Extrait du document:
.....
Malgré la promo désastreuse de Billy, son single devient de plus en plus populaire au point qu’il promet de jouer nu s’il est en tête des ventes pour Noël.
L’univers de Billy est vulgaire et profondément misogyne. Pour s’en rendre compte, il suffit de voir le clip où on le voit chanter entourées de musiciennes en tenue de Noël particulièrement échancrées avec des comportements sexuellement explicites. On parlait du male gaze tout à l’heure, ben là on est plein dedans : en quelques secondes de clip on a droit à un gros plan sur la poitrine d’une musicienne, un plan sur la batteuse qui joue les jambes écartées, laissant voir sa culotte et une autre musicienne qui se passe la langue sur les lèvre en regardant la caméra d’un air langoureux.
On retrouve ici un des problèmes pointés pour le personnage de Colin. L’intrigue de Billy et Joe dure en tout et pour tout 8 minutes dans tout le film, le scénariste a donc sculpté le personnage de Billy à la truelle. Le problème, c’est que ça va beaucoup trop loin. On comprend très vite que le personnage est vulgaire, cynique et misogyne, mais on en rajoute quand même des couches et des couches sans doute pour rendre le personnage très antipathique afin que le retournement de situation n’en soit que plus éclatant.
.....
Lignes fournies:
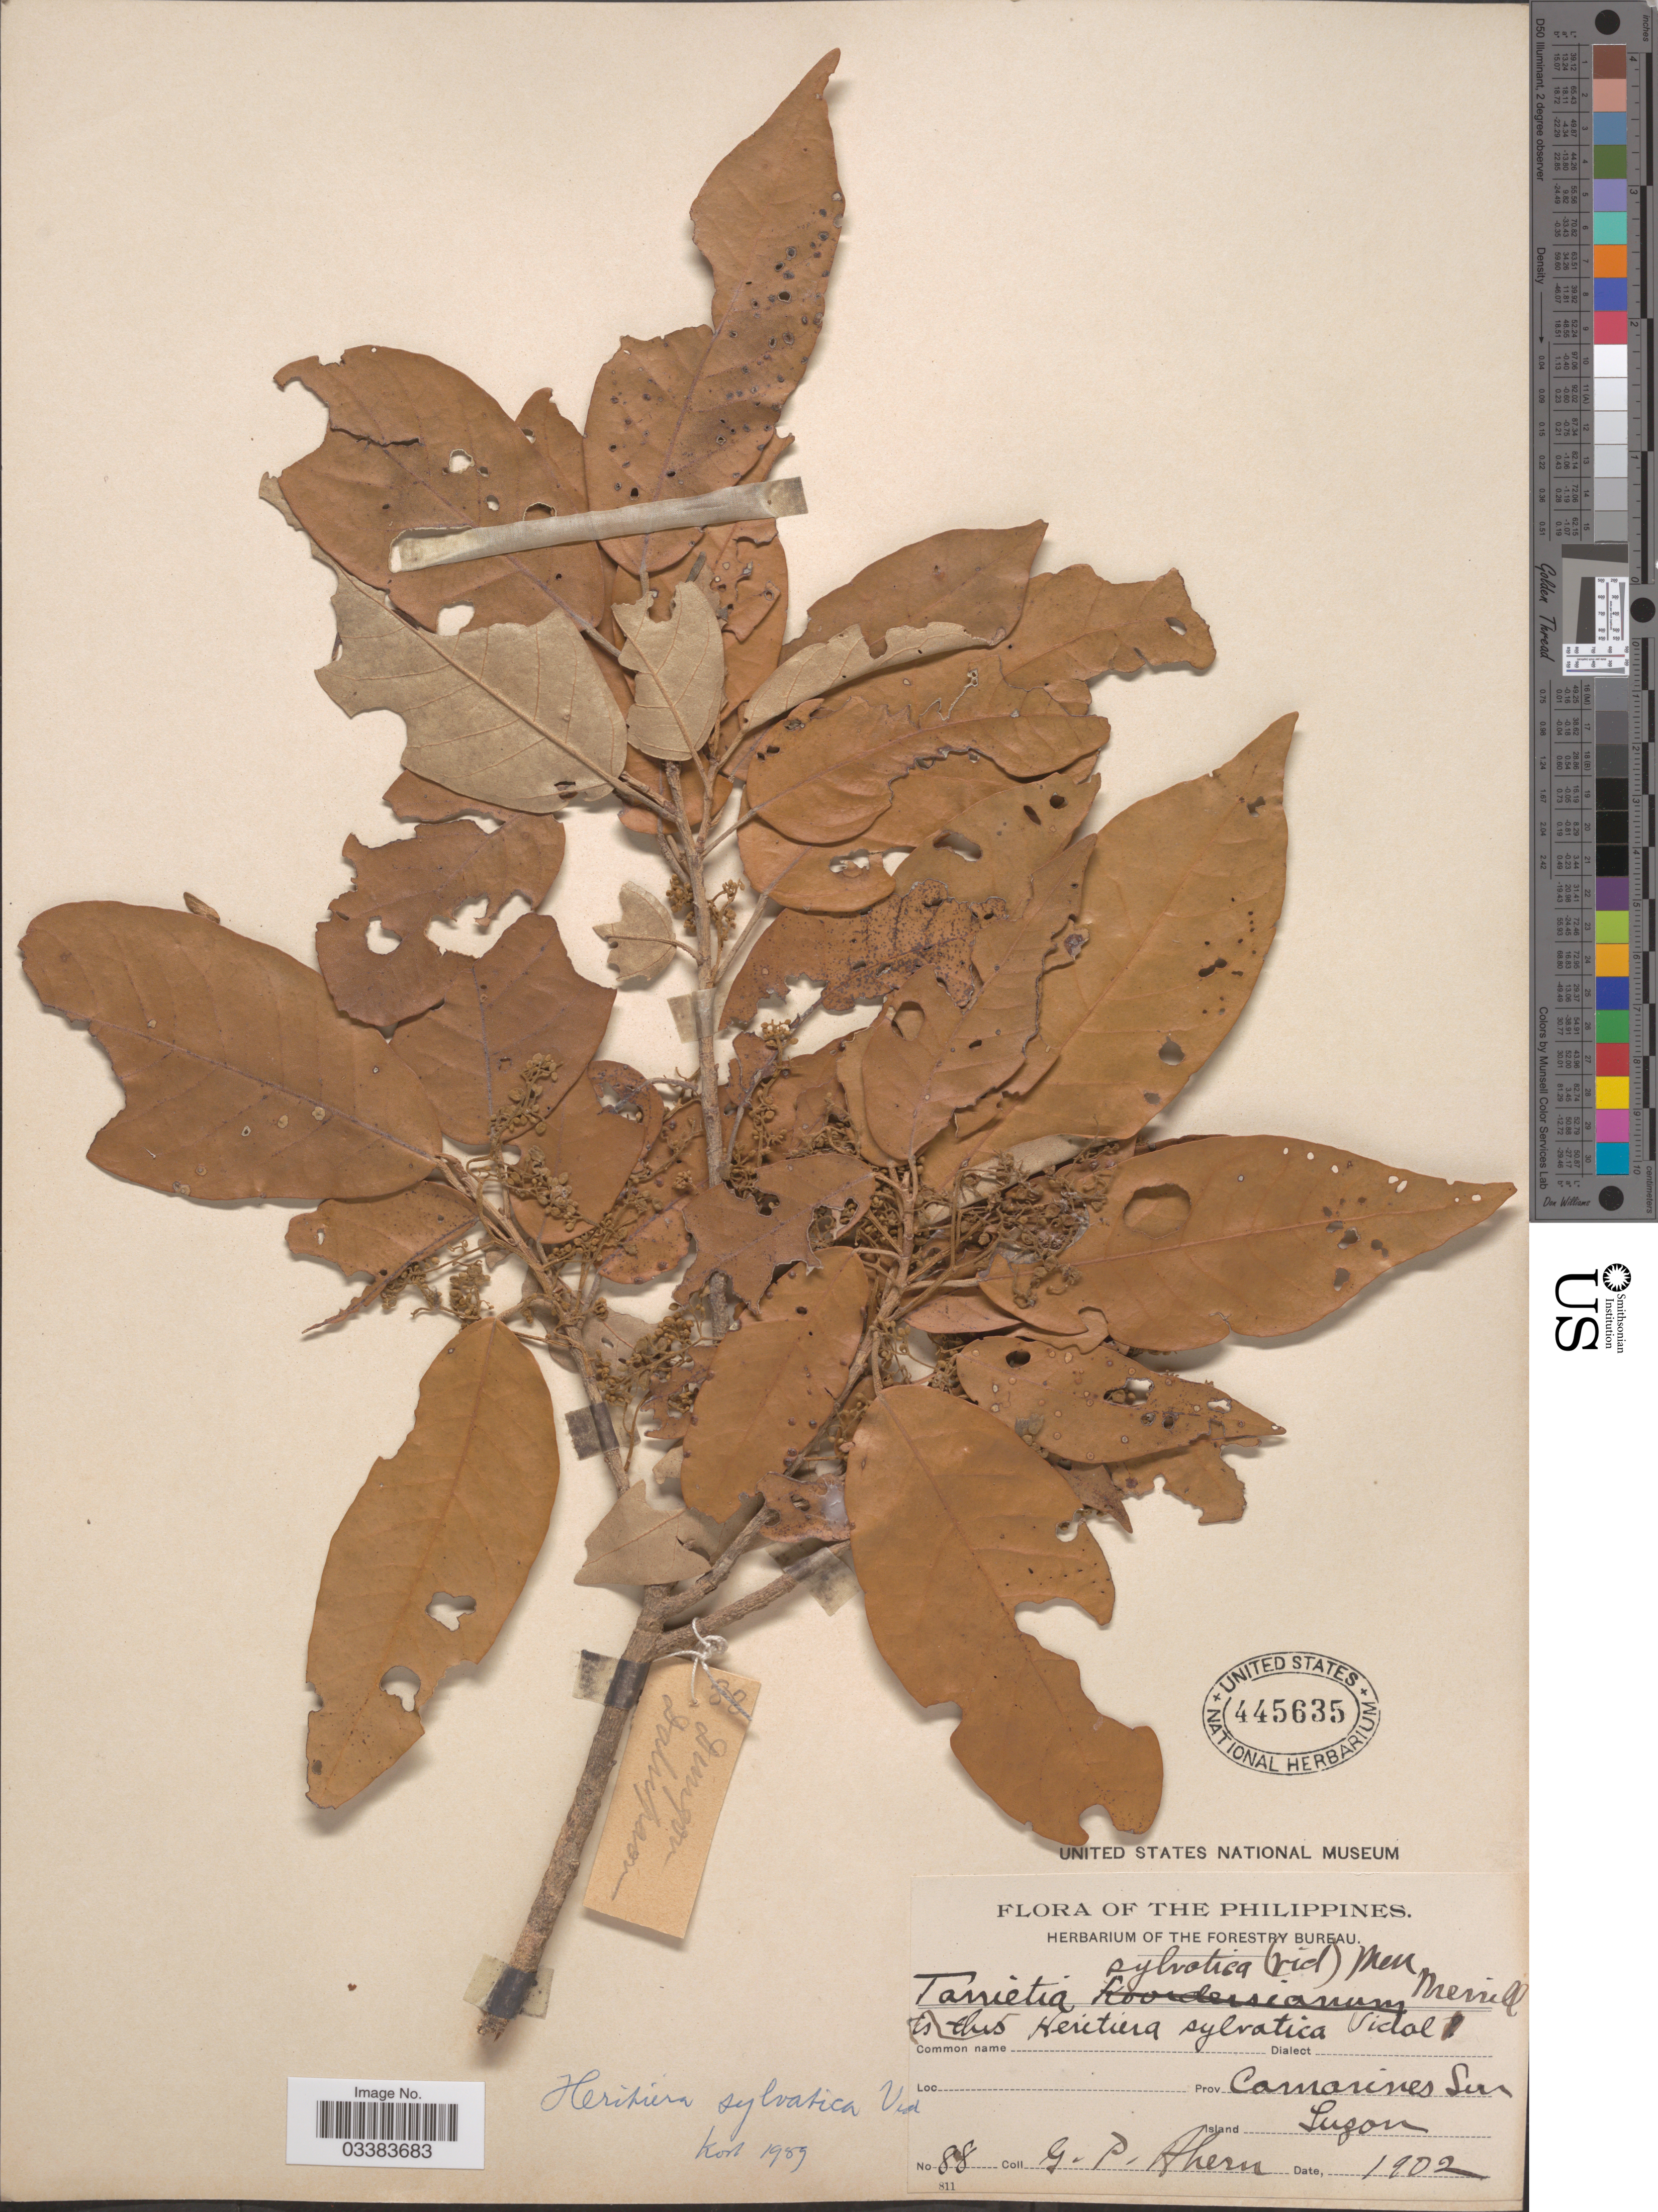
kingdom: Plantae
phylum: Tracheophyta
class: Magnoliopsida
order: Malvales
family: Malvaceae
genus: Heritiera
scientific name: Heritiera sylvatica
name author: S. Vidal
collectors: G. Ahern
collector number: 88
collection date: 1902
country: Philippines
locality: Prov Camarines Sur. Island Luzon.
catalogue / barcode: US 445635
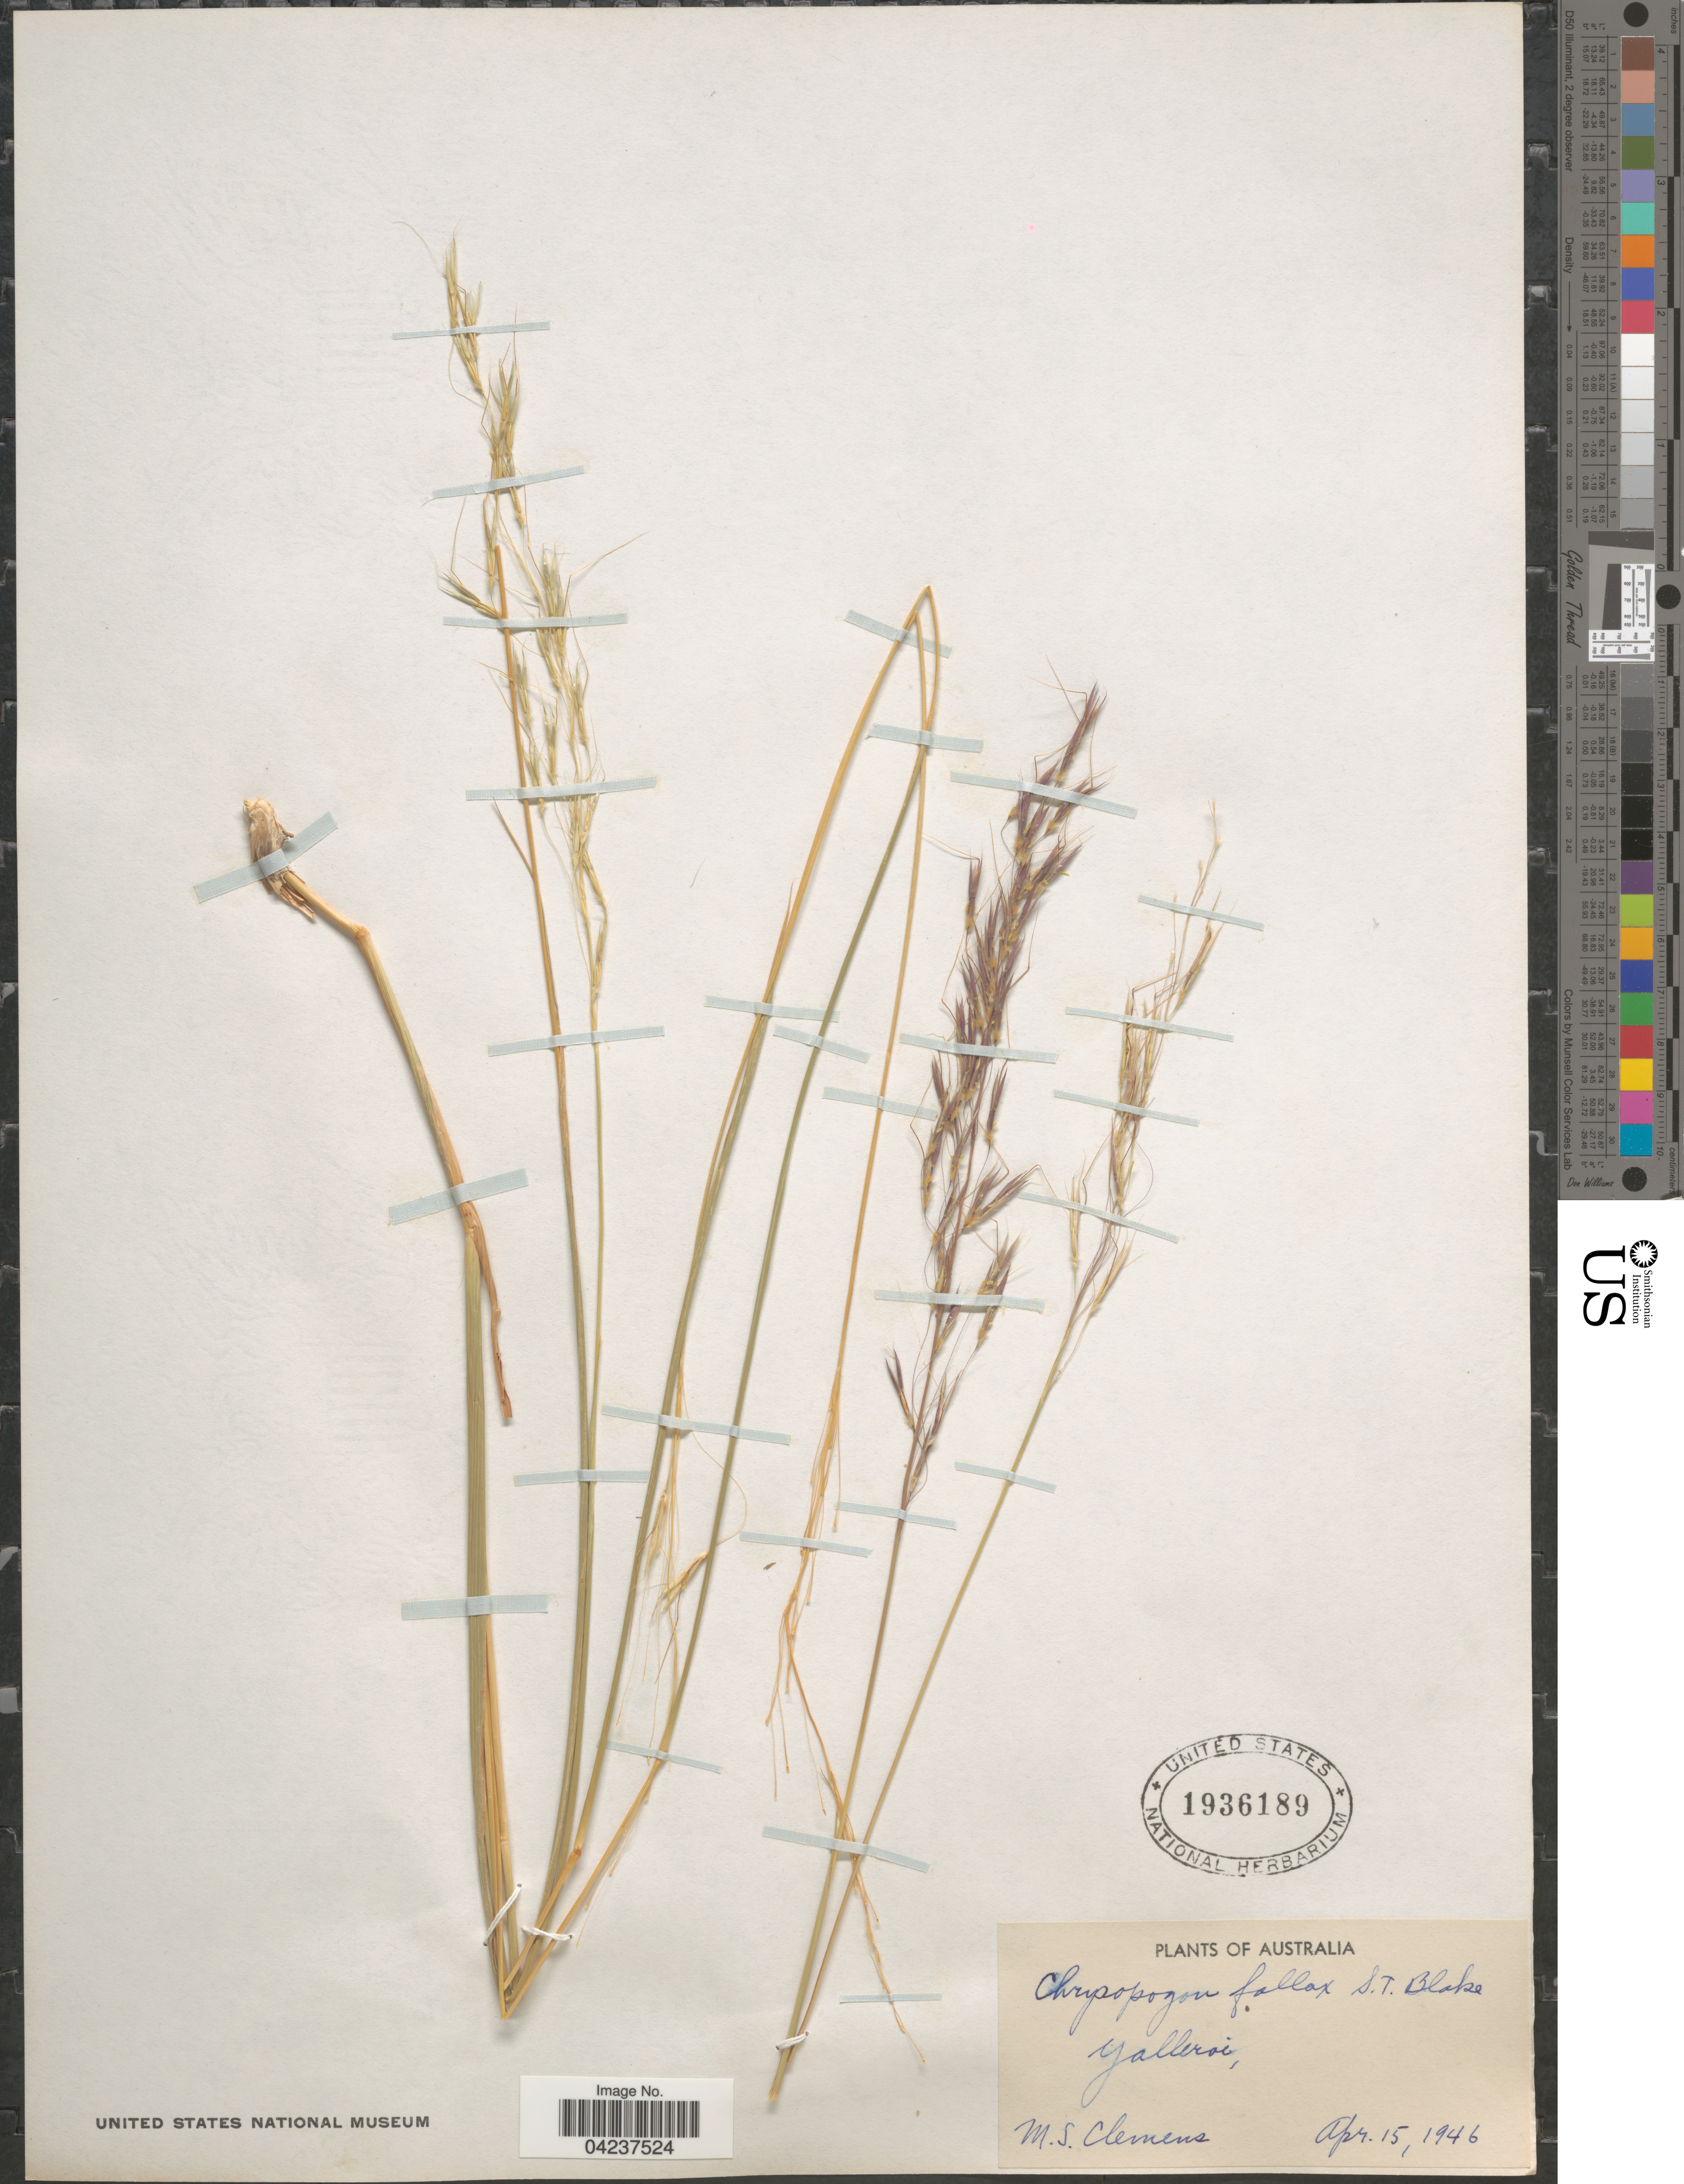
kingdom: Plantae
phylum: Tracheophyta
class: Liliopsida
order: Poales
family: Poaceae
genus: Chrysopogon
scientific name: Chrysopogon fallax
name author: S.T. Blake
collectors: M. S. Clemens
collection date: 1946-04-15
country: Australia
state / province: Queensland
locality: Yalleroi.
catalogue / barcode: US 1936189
.....
Tâches à réaliser:
**A.** Selon l'extrait sur Billy, pourquoi le scénariste a-t-il sculpté ce personnage à la truelle ? Répondez en une à trois phrases.
**B.** Poursuivez l'extrait sur Billy à partir de sa dernière phrase.
Les lignes fournies ne sont pas nécessaires ici.

Résultats par tâche:
**A.** Parce que l'intrigue de Billy et Joe ne dure en tout et pour tout que 8 minutes dans le film.

**B.**
Ce retournement a lieu, donc, à la veille de Noël lorsqu’on apprend que Billy est n°1 des ventes. Il reçoit un coup de fil d’Elton John qui lui propose de passer le réveillon avec lui: le succès lui sourit à nouveau. L’intrigue se termine chez le manager qu’on voit boire une bière seul devant la télé où passe ce fameux clip de la chanson de Billy et… magie de Noël ! On frappe à la porte. C’est Billy qui explique que, chez Elton John, il a eu une révélation, qu’on est censé passer Noël avec les gens qu’on aime et qu’il se rend compte que les gens qu’il aime se résume à son manager.
C’est mignon hein ! Dommage que, dans cette charmante tirage qui est une sorte de déclaration d’amitié, il trouve quand même le moyen de glisser à son manager, encore une fois, qu’il est obèse, qu’il fasse une déclaration répugnante à l’égard des femmes et que son manager fasse un commentaire homophobe.
« – 10 minutes chez Elton John et t’es pédé comme un phoque ?
– Attend, j’ai lâché la soirée chez Elton John quand il y avait une coquette somme de gonzesses à poil avec la bouche grande ouverte pour finir le réveillon avec toi ».
Avec tout ça, c’est quand même moyennement crédible. Il a bon dos l’esprit de Noël mais le personnage de Billy est tellement abominable que c’est très difficile d’avoir envie que ça se finisse bien pour lui. Et quelque part, on a le même problème qu’avec Colin précédemment. Quelle est la morale de cette intrigue ? On peut maltraiter ses amis tant qu’on veut, les vrais restent?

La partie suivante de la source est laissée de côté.